Brano di testo:
○ ○ ○ ○ ○ ○ ○

L’anno del Signore 1321, nel mese di giugno, nel giorno di San Vito martire, nell’indizione IV, con il consenso e la volontà del reverendo padre Giacomo per la grazia di Dio e [della Sede] apostolica vescovo di Castello:

Noi, Giovanni vescovo di Caorle, Giovanni Magno, vescovo di Equilio/Iesolo. e Ottonello, vescovo di Chioggia, secondo la capacità del nostro ufficio a riguardo dell’Eccellentissimo soprascritto, a richiesta di Marco Semitecolo, pievano della chiesa di Santa Agnese, edificata in onore della beatissima vergine e martire Santa Agnese, invocata la grazia della Spirito Santo, abbiamo compiuto la dedicazione; e a tutti quelli che nell’anniversario della dedicazione, tre giorni prima o tre giorni più tardi di essa, la visiteranno devotamente e umilmente, concediamo liberalmente – se confessati – il perdono (l’indulgenza) di 40 giorni della penitenza ingiunta loro per i peccati di qualunque numero, per la misericordia di Cristo e per i meriti della gloriosa vergine Maria e degli apostoli Pietro e Paolo e della suddetta Sant’Agnese. 

Questa lapide di (seconda?) dedicazione della chiesa, che si può dire in qualche modo, forse per una seconda volta, l’atto di nascita (della prima dedicazione attorno al mille non si ha un ricordo marmoreo di questo tipo), è stata lungamente lontana da S. Agnese. Infatti nel 1810, quando il governo napoleonico soppresse la parrocchia e vendette l’edificio, la lapide fu tolta, e ritornò ad essere infissa nella parete della controfacciata della chiesa solo nel 1964. Fu assente quindi per ben 154 anni. Ci sono due storie sul cammino della lapide, a conoscenza di chi scrive.

La tesi della Gavagnin, cita abusivamente (o con merito soltanto in piccola parte) la rivista Charitas. XXX (1964), 1: 11; ma qui si dice ben poco sull’argomento, e quanto la Gavagnin espone deve provenire dal Cicogna o da altra fonte, che cita proprio quest’ultimo prezioso autore. Dice comunque la Gavagnin che la lapide di cui si parla fu ritrovata, in uno stato di assoluta incuria, dal letterato ed erudito Zeno Apostolo, che abitava appunto in parrocchia di S. Agnese, alle Zattere, non lungi dalla chiesa. E che questi la fece istallare sulla parete esterna della facciata. Al momento della soppressione della parrocchia di S. Agnese (1810) la lapide fu tolta, assieme ad altri oggetti che si poterono salvare; la lapide completa fu salvata dall’abate Giannantonio Moschini, che la comperò da uno scalpellino o tagiapiera, ed la fece affiggere sulle pareti del chiostro dell’attuale Seminario Patriarcale di Venezia, a fianco della basilica della Madonna della Salute, dove si era costituito un vero lapidario, tuttora (2020) esistente, soprattutto con materiale lapideo ritirato dalle chiese e altri ambienti ecclesiali incamerati dallo stato napoleonico (demaniatizzati) nel primo decennio del XIX secolo. La lapide di dedicazione di S. Agnese si trovava a sinistra dello scalone principale che dal chiostro porta al primo piano, con il numero di matricola XXXIII; e lì rimase fino al 1964, quando fu riconosciuta e, per intercessione dell’avvocato Luigi Benvenuti, trasportata e infissa di nuovo a S. Agnese.

○ ○ ○ ○ ○ ○ ○

Dati archiviati:
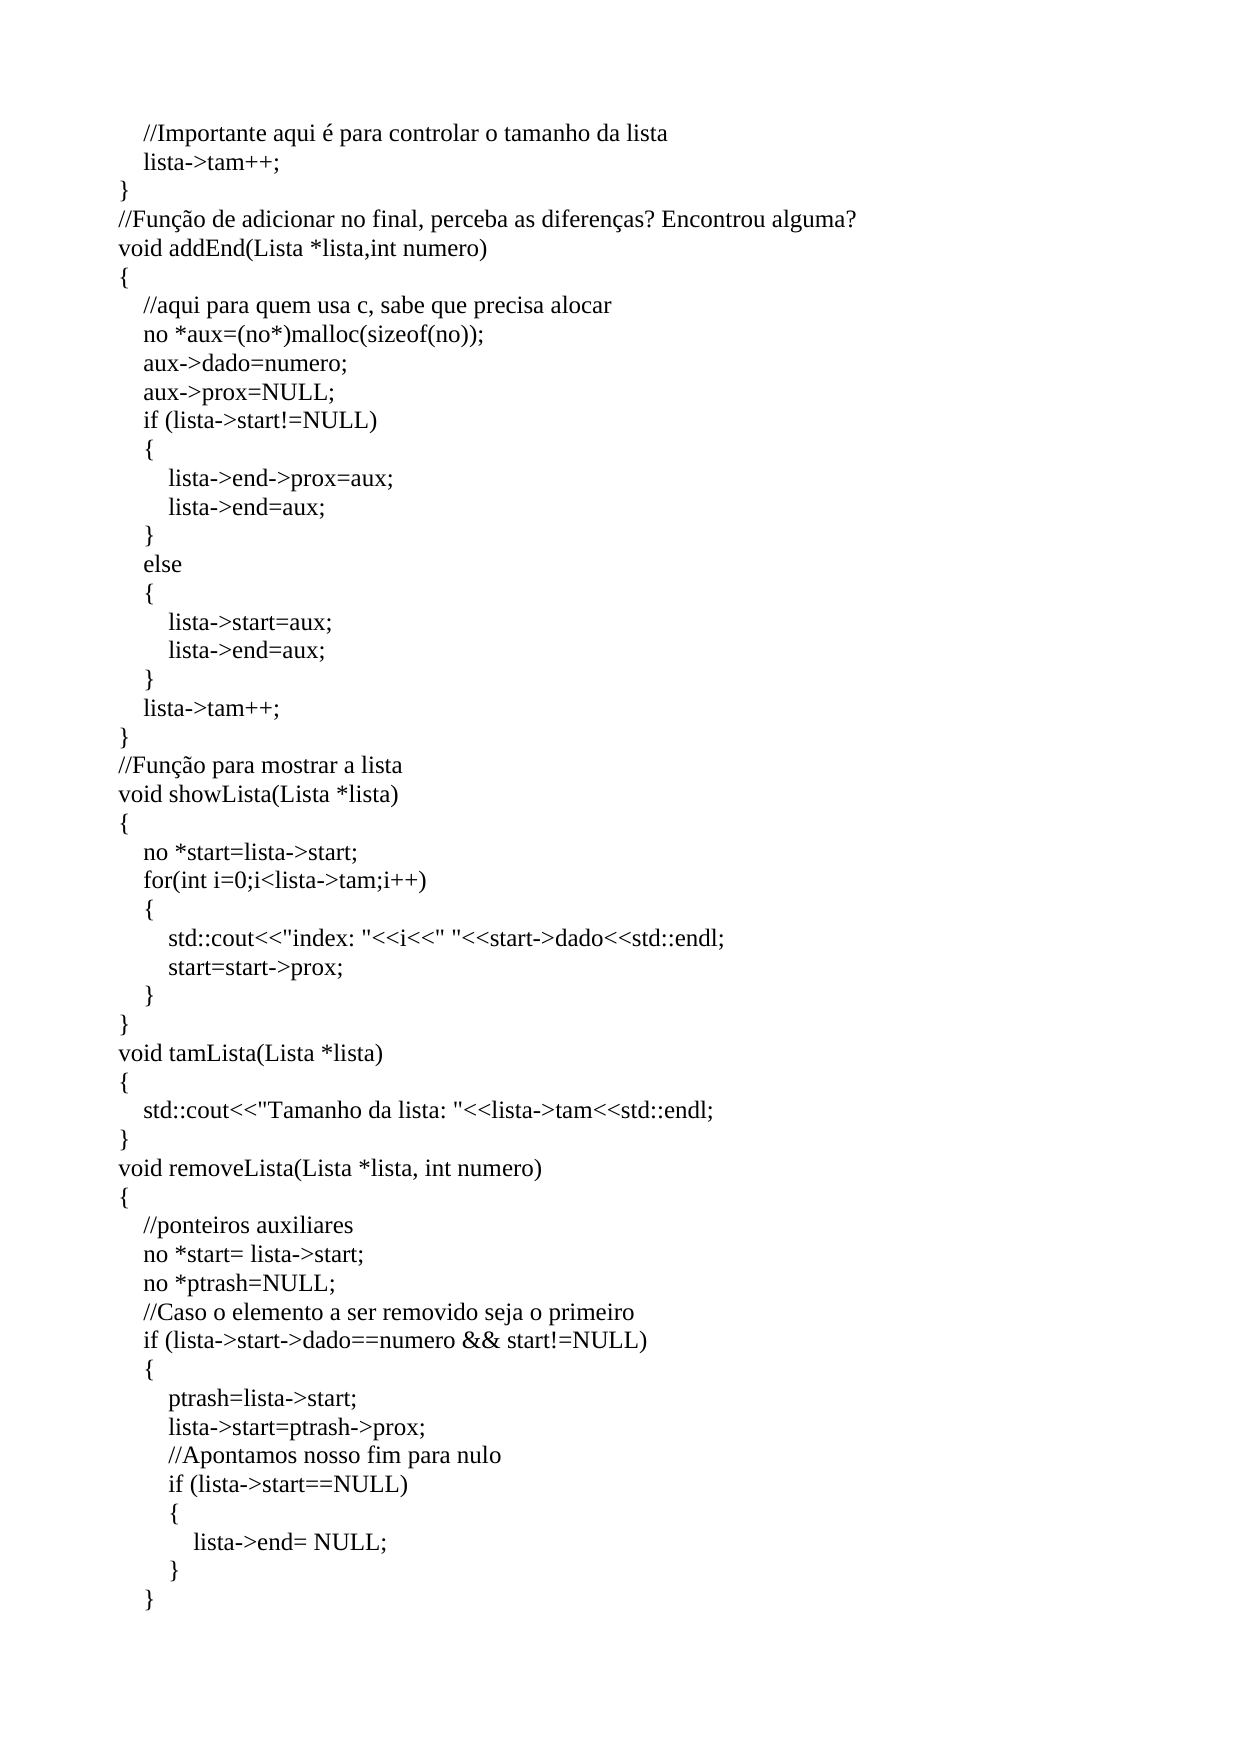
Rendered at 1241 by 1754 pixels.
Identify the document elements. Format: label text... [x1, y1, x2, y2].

○ ○ ○ ○ ○ ○ ○

Problema breve 1: Ricopia il brano sulla lapide di Sant'Agnese da "Noi, Giovanni vescovo" fino a "della suddetta Sant’Agnese." compreso, senza cambiare nulla.
Problema breve 2: Secondo il brano sulla lapide di Sant'Agnese, chi comperò la lapide da uno scalpellino?
Questi dati non hanno alcun legame con il brano sulla lapide di Sant'Agnese.

Risposta completa 1:
Noi, Giovanni vescovo di Caorle, Giovanni Magno, vescovo di Equilio/Iesolo. e Ottonello, vescovo di Chioggia, secondo la capacità del nostro ufficio a riguardo dell’Eccellentissimo soprascritto, a richiesta di Marco Semitecolo, pievano della chiesa di Santa Agnese, edificata in onore della beatissima vergine e martire Santa Agnese, invocata la grazia della Spirito Santo, abbiamo compiuto la dedicazione; e a tutti quelli che nell’anniversario della dedicazione, tre giorni prima o tre giorni più tardi di essa, la visiteranno devotamente e umilmente, concediamo liberalmente – se confessati – il perdono (l’indulgenza) di 40 giorni della penitenza ingiunta loro per i peccati di qualunque numero, per la misericordia di Cristo e per i meriti della gloriosa vergine Maria e degli apostoli Pietro e Paolo e della suddetta Sant’Agnese.

Risposta completa 2: L'abate Giannantonio Moschini.